*What is being asked*:
Once the line with "hurdles for students" is found in the data, output it and each following line exactly, up to and including the line with "Her academic record has also been widely", and nothing before or after.

*Recorded information*:
****************

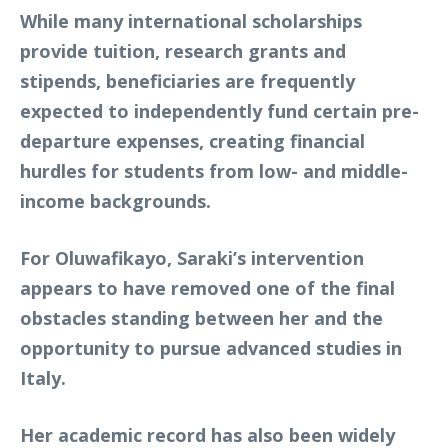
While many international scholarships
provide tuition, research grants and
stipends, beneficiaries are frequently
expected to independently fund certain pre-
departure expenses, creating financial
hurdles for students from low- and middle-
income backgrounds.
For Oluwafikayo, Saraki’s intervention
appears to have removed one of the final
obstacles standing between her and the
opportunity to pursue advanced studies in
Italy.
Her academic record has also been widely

****************

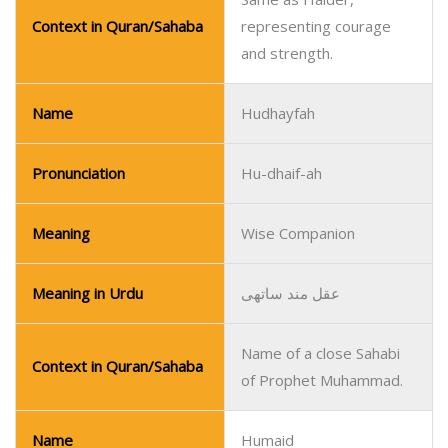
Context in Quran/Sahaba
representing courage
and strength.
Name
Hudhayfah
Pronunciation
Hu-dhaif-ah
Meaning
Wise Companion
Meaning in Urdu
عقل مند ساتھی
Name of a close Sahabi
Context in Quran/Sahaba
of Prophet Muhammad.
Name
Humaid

****************

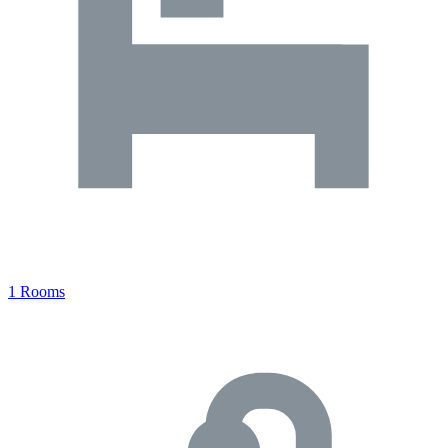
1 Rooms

****************

*Response for this exercise*:
hurdles for students from low- and middle-
income backgrounds.
For Oluwafikayo, Saraki’s intervention
appears to have removed one of the final
obstacles standing between her and the
opportunity to pursue advanced studies in
Italy.
Her academic record has also been widely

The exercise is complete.